The Paradigm of Wholeness
I have been thinking a lot lately about the concept of “wholeness.”
The Paradigm of Wholeness
I have been thinking a lot lately about the concept of “wholeness.” In my Christian upbringing, I was taught that the only way to be whole was through being forgiven, through Christ, for my sins. As a seven year old child, I wasn’t sure what my sins were, but I was sure that I wanted to be forgiven. And so, I asked Jesus to come into my heart.
The ministers in my faith tradition emphasized humankind’s sinfulness. I soon learned that I would always fall short, that I would always need forgiveness for something. I was never good enough, even though I had accepted Jesus. Even if I tried to be perfect, I was not good enough. So I became a prisoner of perfectionism.

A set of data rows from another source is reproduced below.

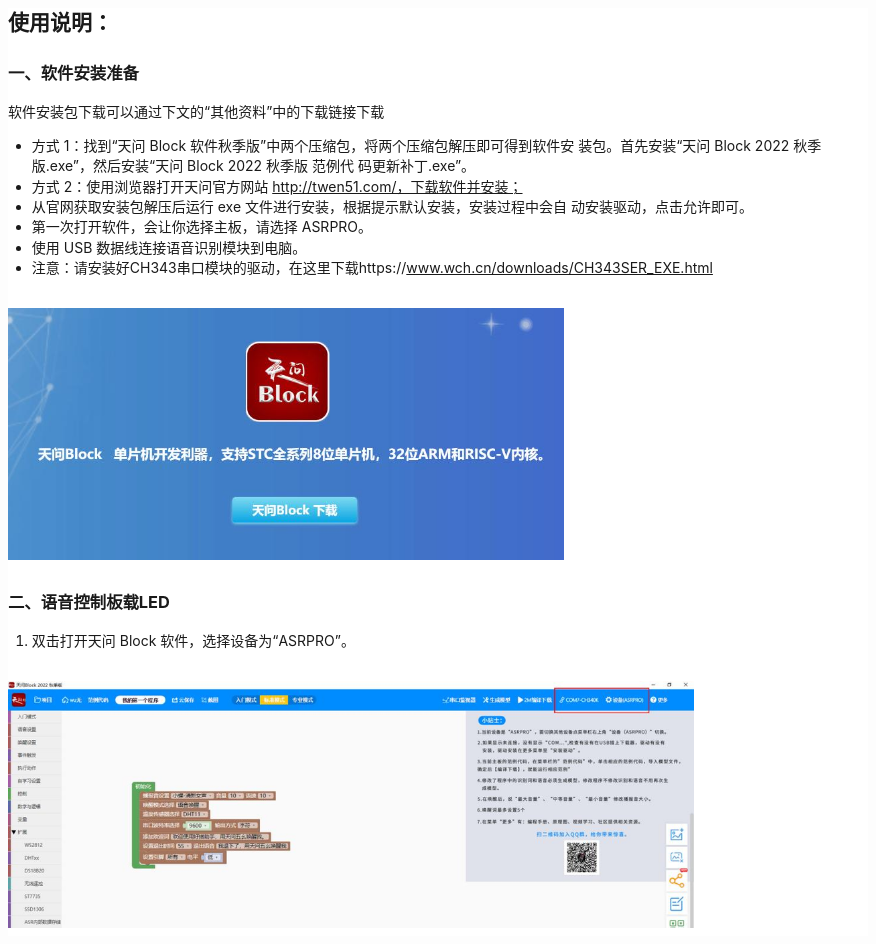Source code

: 
## 使用说明：

### 一、软件安装准备

软件安装包下载可以通过下文的“其他资料”中的下载链接下载

- 方式 1：找到“天问 Block 软件秋季版”中两个压缩包，将两个压缩包解压即可得到软件安 装包。首先安装“天问 Block 2022 秋季版.exe”，然后安装“天问 Block 2022 秋季版 范例代 码更新补丁.exe”。
- 方式 2：使用浏览器打开天问官方网站 http://twen51.com/，下载软件并安装；
- 从官网获取安装包解压后运行 exe 文件进行安装，根据提示默认安装，安装过程中会自 动安装驱动，点击允许即可。
- 第一次打开软件，会让你选择主板，请选择 ASRPRO。
- 使用 USB 数据线连接语音识别模块到电脑。
- 注意：请安装好CH343串口模块的驱动，在这里下载https://www.wch.cn/downloads/CH343SER_EXE.html

##   <img src="../img/ASR300/03.png" style="zoom:67%;" />

### 二、语音控制板载LED

1. 双击打开天问 Block 软件，选择设备为“ASRPRO”。

##   <img src="../img/ASR300/04.png" style="zoom:67%;" />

I thought that if I just did everything right, I would be whole, and that the emptiness inside me would be filled. If I kept a perfect house, raised perfect children, had a picture-perfect marriage – then I would be whole. But of course, despite all my herculean efforts, the house was a wreck, the children were challenging, and my first marriage fell apart.
I was flawed, less than, and never enough. I was broken, not whole. I was a failure, and everything was my fault. My spiritual paradigm reinforced the concept of brokenness, not wholeness. It emphasized the fact that I would always fall short. It trapped me in a dualistic paradigm of either/or, good/bad, black/white. And it made me look outside of myself for salvation (wholeness).
I spent years looking for a path which leads to wholeness. As I began to open to the Sacred Feminine, I began to see that balance and wholeness come from accepting and loving all of myself. I began to move toward a new definition of spiritual wholeness that lead me away from that which is unattainable to something that already exists inside of myself.
Whole means complete, undivided, intact. What if I see myself, with all my flaws, quirks, and ugly parts as whole and unspoiled? What if I love myself for the unique person that I am? What if I don’t try to deny or suppress the parts of myself that I see as less than? What if I lovingly thank those parts of myself which try to protect me in ways that may not seem appropriate? What if I look inside of myself, not outside of myself, for the love and tenderness that I crave from others?
As I said in an earlier post, the Goddess calls us to embrace all of our humanity. If you look at the many aspects of the Goddess from cultures around the world, many of the Goddesses are rulers of both birth and death, light and dark. Fertility and fallowness. Gaia, Kali, Ishtar, Hel, Diana, the triple Goddess in all her forms – all these Goddesses manifest the full range of experiences and emotions in one being.
As humans then, all the conflicting and contradictory emotions that we feel every day comprise who we are as complete human beings. If I love and accept all of myself, then I am whole. I am not cut off from parts of myself. I am not fighting myself. I am not broken or flawed. I am free to live each moment. I become complete as a human being. I become who I was created to be.